<<<<
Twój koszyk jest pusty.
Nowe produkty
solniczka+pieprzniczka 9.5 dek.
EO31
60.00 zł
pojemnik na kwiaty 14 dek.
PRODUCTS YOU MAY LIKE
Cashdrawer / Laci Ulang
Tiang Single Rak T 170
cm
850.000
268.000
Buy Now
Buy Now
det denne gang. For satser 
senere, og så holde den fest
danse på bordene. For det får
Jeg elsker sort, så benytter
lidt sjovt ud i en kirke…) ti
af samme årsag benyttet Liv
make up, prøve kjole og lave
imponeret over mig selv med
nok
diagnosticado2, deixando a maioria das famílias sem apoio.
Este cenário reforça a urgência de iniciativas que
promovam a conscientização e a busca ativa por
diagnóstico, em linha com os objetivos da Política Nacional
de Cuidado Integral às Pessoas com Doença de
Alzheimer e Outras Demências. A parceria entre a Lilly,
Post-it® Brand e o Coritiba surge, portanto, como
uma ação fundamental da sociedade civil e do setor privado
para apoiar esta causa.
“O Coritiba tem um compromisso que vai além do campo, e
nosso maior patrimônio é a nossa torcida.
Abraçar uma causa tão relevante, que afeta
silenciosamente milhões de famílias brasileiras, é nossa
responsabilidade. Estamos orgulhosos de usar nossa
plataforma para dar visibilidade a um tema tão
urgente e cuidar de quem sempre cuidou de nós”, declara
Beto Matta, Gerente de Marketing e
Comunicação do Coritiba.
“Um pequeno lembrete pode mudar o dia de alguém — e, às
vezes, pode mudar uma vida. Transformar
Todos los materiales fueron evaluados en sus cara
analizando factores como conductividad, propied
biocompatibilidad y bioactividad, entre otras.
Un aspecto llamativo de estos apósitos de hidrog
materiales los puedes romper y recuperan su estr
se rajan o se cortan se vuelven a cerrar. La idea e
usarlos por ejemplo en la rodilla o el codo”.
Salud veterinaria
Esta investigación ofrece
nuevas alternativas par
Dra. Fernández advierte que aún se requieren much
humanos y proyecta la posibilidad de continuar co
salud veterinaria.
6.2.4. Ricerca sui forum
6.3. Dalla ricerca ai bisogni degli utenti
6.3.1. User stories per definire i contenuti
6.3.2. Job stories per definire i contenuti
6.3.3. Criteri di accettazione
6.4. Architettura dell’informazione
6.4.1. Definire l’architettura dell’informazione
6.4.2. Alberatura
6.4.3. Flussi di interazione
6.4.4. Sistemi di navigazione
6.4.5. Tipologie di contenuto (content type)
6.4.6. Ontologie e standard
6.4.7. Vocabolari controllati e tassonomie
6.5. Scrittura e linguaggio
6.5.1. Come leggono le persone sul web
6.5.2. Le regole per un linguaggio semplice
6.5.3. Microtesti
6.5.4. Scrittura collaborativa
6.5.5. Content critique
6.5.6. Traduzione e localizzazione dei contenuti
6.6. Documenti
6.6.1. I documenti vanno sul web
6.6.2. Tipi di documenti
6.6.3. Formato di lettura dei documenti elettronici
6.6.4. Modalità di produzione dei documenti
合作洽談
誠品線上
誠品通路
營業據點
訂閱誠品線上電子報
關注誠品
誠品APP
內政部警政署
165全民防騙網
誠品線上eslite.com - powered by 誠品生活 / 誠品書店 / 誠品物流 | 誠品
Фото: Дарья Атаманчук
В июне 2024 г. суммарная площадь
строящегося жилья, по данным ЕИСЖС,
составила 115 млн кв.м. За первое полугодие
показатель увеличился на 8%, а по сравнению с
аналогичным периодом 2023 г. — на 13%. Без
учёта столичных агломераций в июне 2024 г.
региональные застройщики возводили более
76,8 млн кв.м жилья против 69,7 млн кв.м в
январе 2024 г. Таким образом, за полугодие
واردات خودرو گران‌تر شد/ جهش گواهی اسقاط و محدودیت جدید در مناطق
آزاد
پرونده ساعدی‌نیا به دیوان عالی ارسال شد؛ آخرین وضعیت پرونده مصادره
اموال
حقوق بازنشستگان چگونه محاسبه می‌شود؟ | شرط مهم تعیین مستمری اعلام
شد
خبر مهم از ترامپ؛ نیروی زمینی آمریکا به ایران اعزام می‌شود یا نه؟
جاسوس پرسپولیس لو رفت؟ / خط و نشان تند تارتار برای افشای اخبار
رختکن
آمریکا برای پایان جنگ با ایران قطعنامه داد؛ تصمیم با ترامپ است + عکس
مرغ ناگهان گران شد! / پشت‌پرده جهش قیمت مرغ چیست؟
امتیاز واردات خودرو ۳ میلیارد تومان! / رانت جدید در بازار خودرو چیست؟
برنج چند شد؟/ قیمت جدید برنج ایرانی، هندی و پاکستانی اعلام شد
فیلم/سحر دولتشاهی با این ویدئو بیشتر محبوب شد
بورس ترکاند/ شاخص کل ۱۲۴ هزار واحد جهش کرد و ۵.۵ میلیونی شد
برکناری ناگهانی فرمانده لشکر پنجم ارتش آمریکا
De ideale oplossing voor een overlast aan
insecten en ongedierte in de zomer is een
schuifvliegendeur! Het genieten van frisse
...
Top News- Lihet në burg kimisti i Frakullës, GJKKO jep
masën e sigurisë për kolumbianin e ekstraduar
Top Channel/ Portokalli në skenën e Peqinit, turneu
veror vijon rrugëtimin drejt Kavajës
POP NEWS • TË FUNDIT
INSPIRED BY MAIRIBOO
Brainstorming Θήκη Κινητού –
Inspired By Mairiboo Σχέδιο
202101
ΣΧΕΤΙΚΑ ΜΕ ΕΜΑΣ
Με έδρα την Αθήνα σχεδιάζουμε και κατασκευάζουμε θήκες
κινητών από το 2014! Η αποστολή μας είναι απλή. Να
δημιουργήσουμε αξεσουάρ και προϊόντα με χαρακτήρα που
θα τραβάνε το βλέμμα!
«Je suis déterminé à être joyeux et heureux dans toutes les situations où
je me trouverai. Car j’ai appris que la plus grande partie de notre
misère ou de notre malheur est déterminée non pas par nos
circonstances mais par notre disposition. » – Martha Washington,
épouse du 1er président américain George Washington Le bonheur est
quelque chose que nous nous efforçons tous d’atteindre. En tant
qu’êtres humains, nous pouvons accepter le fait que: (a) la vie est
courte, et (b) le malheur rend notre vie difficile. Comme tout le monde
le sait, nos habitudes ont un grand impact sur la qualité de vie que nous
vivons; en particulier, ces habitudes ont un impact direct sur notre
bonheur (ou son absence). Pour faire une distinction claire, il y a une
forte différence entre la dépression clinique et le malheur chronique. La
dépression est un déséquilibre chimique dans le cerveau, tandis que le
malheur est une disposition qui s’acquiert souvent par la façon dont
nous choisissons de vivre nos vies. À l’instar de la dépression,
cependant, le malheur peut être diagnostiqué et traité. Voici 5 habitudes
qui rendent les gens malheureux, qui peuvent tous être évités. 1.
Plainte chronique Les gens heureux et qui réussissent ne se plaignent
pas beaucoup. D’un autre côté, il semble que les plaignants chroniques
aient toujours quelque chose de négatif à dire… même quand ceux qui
>>>>
_Problem statement_
Copy each line of the listing that holds the word "informazione".

_Output of the task_
6.4. Architettura dell’informazione
6.4.1. Definire l’architettura dell’informazione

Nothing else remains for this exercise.